Since all my employers are east coast, about six months ago I stopped changing my watch every time the plane landed (or took off... I never could decide which) and just leave it on Eastern Time.
And I am comfortable with this. I just have a part of me always out there, and then adjust the time in my brain. Not a big deal, really, as I do lots of stuff on 24 hour clocks and am adjusting the readout in my brain anyway.
I also asked a friend who was formerly Air Force special operations, and he said when flying about the world, you just leave your watch to UTC, and know where you are.
But that's a watch. It's deliberately an old, mechanical item. Mine is specifically one of those that winds itself as you move about, so as cool as an iPod Shuffle watch would be, I don't have to worry about it failing to synch, running out of batteries, etc.
Okay, now, tell me why my laptop is always set to Eastern Time. Better, why should I have to change it myself through a control panel? Why, if I do change it, do a series of applications yell at me to find out if I want to change the time zone within themselves, separately?
I think it's because of something I think I'll declare Desktop Thinking. Desktops are dumb. They are shiny and "easy to use" but are just a few generations from terminals, used to access the unfriendly mainframe, and there's still this same mentality. The user will perform operations, the machine will respond when it feels like it. The user requests information, or to begin a process, and the machine starts doing it. But not a moment beforehand.
Embracing mobile, on the other hand, means you think about information the user needs, you don't ask for information you already have, and you don't throw away anything the customer entered or might need later on (within the constraints of privacy).

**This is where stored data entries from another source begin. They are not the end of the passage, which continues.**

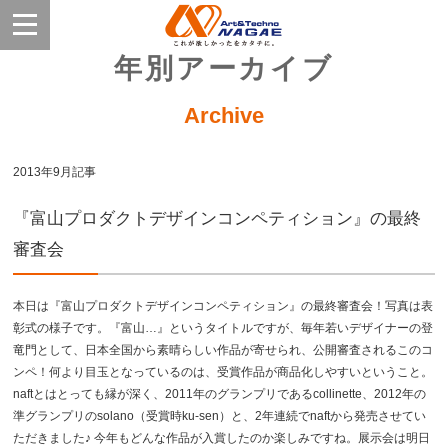
年別アーカイブ
Archive
2013年9月記事
『富山プロダクトデザインコンペティション』の最終
審査会
本日は『富山プロダクトデザインコンペティション』の最終審査会！写真は表
彰式の様子です。『富山…』というタイトルですが、毎年若いデザイナーの登
竜門として、日本全国から素晴らしい作品が寄せられ、公開審査されるこのコ
ンペ！何より目玉となっているのは、受賞作品が商品化しやすいということ。
naftとはとっても縁が深く、2011年のグランプリであるcollinette、2012年の
準グランプリのsolano（受賞時ku-sen）と、2年連続でnaftから発売させてい
ただきました♪ 今年もどんな作品が入賞したのか楽しみですね。展示会は明日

Google Calendar is one of those tools that (at least on the website) incredulously asks if you want to change the time zone. Apparently, they are of the mindset that changing time zones only accompanies selling your house and moving across the country. Whereas even this typical desktop website, just for one example, takes a stab at determining my position, and defaults the information to that region.
Which brings up, believe it or not, some thoughts on location I touch on in Designing Mobile Interfaces. How do I set my watch, or make sure that my laptop is in the right time zone (or that it's set right with Daylight Saving changes)? More often than not, I consult the clock on my mobile handset, of course.
Location only needs to be as accurate as it needs to be. If you want a weather report – or to know what time your meeting starts – there's no reason to turn on the GPS to find out where you are. Very rough location, often just to within a few dozen miles, is just fine.
But it needs to be there. Don't disable functions in favor of only offering the highest precision. If an approximation is good enough, or faster, use that.
This is some of the stuff I am talking about when I say that context matters. And when I say that it's not the same as user intent, or user goals, the physical environment, or whatever else you might want to use to replace the notion of "context." I mean that the device should be intelligent. And as much as I like – say – Siri's way of being aware what you just did so the next task is more useful, I want it to do more. Something as simple as knowing what time zone I am in, and reacting appropriately to that is what you might call pre-emptively contextual. And now that I write it, that sounds great.
Mobile tends to do this. Sure. But only at the most surface level still.
I think a lot of apps do this just because they get the time from the handset. But I still see Desktop Thinking during web and app development, even on mobile. The user will sign on. The user will pick a link. Even just: once the user clicks our icon and launches the app. And often I ask, why? Why can't we make a widget, or a notification that lets them launch the app when we tell them something neat has happened, or... anything that predicts and offers information at a glance, or helps the user when they didn't even know they needed it?
Think about not just your assigned silo, but how your user can get real benefit from the information, intelligence and processing you have available.